» GIVEN PROBLEM
Format every line of the listing below as a numbered list, leaving out any blank lines.

# # # # # # #

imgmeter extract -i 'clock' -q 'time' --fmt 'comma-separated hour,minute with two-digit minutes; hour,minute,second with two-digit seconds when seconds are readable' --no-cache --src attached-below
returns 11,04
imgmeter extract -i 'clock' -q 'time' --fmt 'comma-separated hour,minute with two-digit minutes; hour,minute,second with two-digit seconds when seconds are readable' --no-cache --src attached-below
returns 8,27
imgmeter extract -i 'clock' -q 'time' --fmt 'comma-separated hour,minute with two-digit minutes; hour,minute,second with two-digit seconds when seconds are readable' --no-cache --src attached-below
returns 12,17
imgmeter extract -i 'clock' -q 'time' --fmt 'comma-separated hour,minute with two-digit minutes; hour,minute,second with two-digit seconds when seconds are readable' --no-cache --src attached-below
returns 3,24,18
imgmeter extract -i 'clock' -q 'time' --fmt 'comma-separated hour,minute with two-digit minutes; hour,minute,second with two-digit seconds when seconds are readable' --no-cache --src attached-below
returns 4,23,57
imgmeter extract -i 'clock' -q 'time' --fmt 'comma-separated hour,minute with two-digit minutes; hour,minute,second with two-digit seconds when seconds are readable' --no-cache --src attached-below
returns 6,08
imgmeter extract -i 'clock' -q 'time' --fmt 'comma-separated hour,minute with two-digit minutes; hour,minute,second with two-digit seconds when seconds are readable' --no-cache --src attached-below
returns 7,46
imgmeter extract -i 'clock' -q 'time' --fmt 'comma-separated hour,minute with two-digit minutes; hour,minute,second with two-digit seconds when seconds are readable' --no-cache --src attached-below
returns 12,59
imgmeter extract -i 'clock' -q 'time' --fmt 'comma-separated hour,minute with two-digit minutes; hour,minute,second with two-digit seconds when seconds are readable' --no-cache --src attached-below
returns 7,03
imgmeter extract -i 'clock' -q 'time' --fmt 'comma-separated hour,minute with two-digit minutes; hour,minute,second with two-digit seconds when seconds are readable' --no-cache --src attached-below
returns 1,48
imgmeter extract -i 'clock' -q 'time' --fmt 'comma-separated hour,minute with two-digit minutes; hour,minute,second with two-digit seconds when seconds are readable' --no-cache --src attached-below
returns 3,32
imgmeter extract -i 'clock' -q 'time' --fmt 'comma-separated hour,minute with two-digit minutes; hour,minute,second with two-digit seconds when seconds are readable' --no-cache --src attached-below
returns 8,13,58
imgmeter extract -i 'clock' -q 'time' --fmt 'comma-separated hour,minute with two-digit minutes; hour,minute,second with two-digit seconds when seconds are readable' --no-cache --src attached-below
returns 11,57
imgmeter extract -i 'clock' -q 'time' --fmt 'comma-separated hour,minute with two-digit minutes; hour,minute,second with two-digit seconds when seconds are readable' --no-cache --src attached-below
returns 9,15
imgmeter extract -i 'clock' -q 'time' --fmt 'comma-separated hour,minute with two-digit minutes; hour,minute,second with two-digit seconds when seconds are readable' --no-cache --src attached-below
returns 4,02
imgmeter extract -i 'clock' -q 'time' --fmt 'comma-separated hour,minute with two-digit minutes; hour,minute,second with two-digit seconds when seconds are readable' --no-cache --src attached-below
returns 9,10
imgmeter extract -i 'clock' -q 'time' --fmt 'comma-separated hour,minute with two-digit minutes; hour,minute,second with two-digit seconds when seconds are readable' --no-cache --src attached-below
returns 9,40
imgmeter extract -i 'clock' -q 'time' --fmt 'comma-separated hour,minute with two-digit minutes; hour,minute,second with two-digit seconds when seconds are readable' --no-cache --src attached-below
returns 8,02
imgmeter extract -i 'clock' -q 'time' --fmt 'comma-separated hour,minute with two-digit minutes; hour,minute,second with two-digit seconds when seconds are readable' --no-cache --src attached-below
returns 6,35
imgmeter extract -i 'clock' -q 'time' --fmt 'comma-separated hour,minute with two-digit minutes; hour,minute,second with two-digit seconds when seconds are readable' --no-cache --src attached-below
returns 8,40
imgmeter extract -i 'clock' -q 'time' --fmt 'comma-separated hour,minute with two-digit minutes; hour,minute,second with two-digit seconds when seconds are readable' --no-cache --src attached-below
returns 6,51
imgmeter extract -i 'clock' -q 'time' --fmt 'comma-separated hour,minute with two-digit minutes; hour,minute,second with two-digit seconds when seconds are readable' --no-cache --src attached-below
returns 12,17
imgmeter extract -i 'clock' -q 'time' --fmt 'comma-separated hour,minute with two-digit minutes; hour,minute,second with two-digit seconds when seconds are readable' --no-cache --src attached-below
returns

# # # # # # #

» ANSWER TO THE TASK
1. imgmeter extract -i 'clock' -q 'time' --fmt 'comma-separated hour,minute with two-digit minutes; hour,minute,second with two-digit seconds when seconds are readable' --no-cache --src attached-below
2. returns 11,04
3. imgmeter extract -i 'clock' -q 'time' --fmt 'comma-separated hour,minute with two-digit minutes; hour,minute,second with two-digit seconds when seconds are readable' --no-cache --src attached-below
4. returns 8,27
5. imgmeter extract -i 'clock' -q 'time' --fmt 'comma-separated hour,minute with two-digit minutes; hour,minute,second with two-digit seconds when seconds are readable' --no-cache --src attached-below
6. returns 12,17
7. imgmeter extract -i 'clock' -q 'time' --fmt 'comma-separated hour,minute with two-digit minutes; hour,minute,second with two-digit seconds when seconds are readable' --no-cache --src attached-below
8. returns 3,24,18
9. imgmeter extract -i 'clock' -q 'time' --fmt 'comma-separated hour,minute with two-digit minutes; hour,minute,second with two-digit seconds when seconds are readable' --no-cache --src attached-below
10. returns 4,23,57
11. imgmeter extract -i 'clock' -q 'time' --fmt 'comma-separated hour,minute with two-digit minutes; hour,minute,second with two-digit seconds when seconds are readable' --no-cache --src attached-below
12. returns 6,08
13. imgmeter extract -i 'clock' -q 'time' --fmt 'comma-separated hour,minute with two-digit minutes; hour,minute,second with two-digit seconds when seconds are readable' --no-cache --src attached-below
14. returns 7,46
15. imgmeter extract -i 'clock' -q 'time' --fmt 'comma-separated hour,minute with two-digit minutes; hour,minute,second with two-digit seconds when seconds are readable' --no-cache --src attached-below
16. returns 12,59
17. imgmeter extract -i 'clock' -q 'time' --fmt 'comma-separated hour,minute with two-digit minutes; hour,minute,second with two-digit seconds when seconds are readable' --no-cache --src attached-below
18. returns 7,03
19. imgmeter extract -i 'clock' -q 'time' --fmt 'comma-separated hour,minute with two-digit minutes; hour,minute,second with two-digit seconds when seconds are readable' --no-cache --src attached-below
20. returns 1,48
21. imgmeter extract -i 'clock' -q 'time' --fmt 'comma-separated hour,minute with two-digit minutes; hour,minute,second with two-digit seconds when seconds are readable' --no-cache --src attached-below
22. returns 3,32
23. imgmeter extract -i 'clock' -q 'time' --fmt 'comma-separated hour,minute with two-digit minutes; hour,minute,second with two-digit seconds when seconds are readable' --no-cache --src attached-below
24. returns 8,13,58
25. imgmeter extract -i 'clock' -q 'time' --fmt 'comma-separated hour,minute with two-digit minutes; hour,minute,second with two-digit seconds when seconds are readable' --no-cache --src attached-below
26. returns 11,57
27. imgmeter extract -i 'clock' -q 'time' --fmt 'comma-separated hour,minute with two-digit minutes; hour,minute,second with two-digit seconds when seconds are readable' --no-cache --src attached-below
28. returns 9,15
29. imgmeter extract -i 'clock' -q 'time' --fmt 'comma-separated hour,minute with two-digit minutes; hour,minute,second with two-digit seconds when seconds are readable' --no-cache --src attached-below
30. returns 4,02
31. imgmeter extract -i 'clock' -q 'time' --fmt 'comma-separated hour,minute with two-digit minutes; hour,minute,second with two-digit seconds when seconds are readable' --no-cache --src attached-below
32. returns 9,10
33. imgmeter extract -i 'clock' -q 'time' --fmt 'comma-separated hour,minute with two-digit minutes; hour,minute,second with two-digit seconds when seconds are readable' --no-cache --src attached-below
34. returns 9,40
35. imgmeter extract -i 'clock' -q 'time' --fmt 'comma-separated hour,minute with two-digit minutes; hour,minute,second with two-digit seconds when seconds are readable' --no-cache --src attached-below
36. returns 8,02
37. imgmeter extract -i 'clock' -q 'time' --fmt 'comma-separated hour,minute with two-digit minutes; hour,minute,second with two-digit seconds when seconds are readable' --no-cache --src attached-below
38. returns 6,35
39. imgmeter extract -i 'clock' -q 'time' --fmt 'comma-separated hour,minute with two-digit minutes; hour,minute,second with two-digit seconds when seconds are readable' --no-cache --src attached-below
40. returns 8,40
41. imgmeter extract -i 'clock' -q 'time' --fmt 'comma-separated hour,minute with two-digit minutes; hour,minute,second with two-digit seconds when seconds are readable' --no-cache --src attached-below
42. returns 6,51
43. imgmeter extract -i 'clock' -q 'time' --fmt 'comma-separated hour,minute with two-digit minutes; hour,minute,second with two-digit seconds when seconds are readable' --no-cache --src attached-below
44. returns 12,17
45. imgmeter extract -i 'clock' -q 'time' --fmt 'comma-separated hour,minute with two-digit minutes; hour,minute,second with two-digit seconds when seconds are readable' --no-cache --src attached-below
46. returns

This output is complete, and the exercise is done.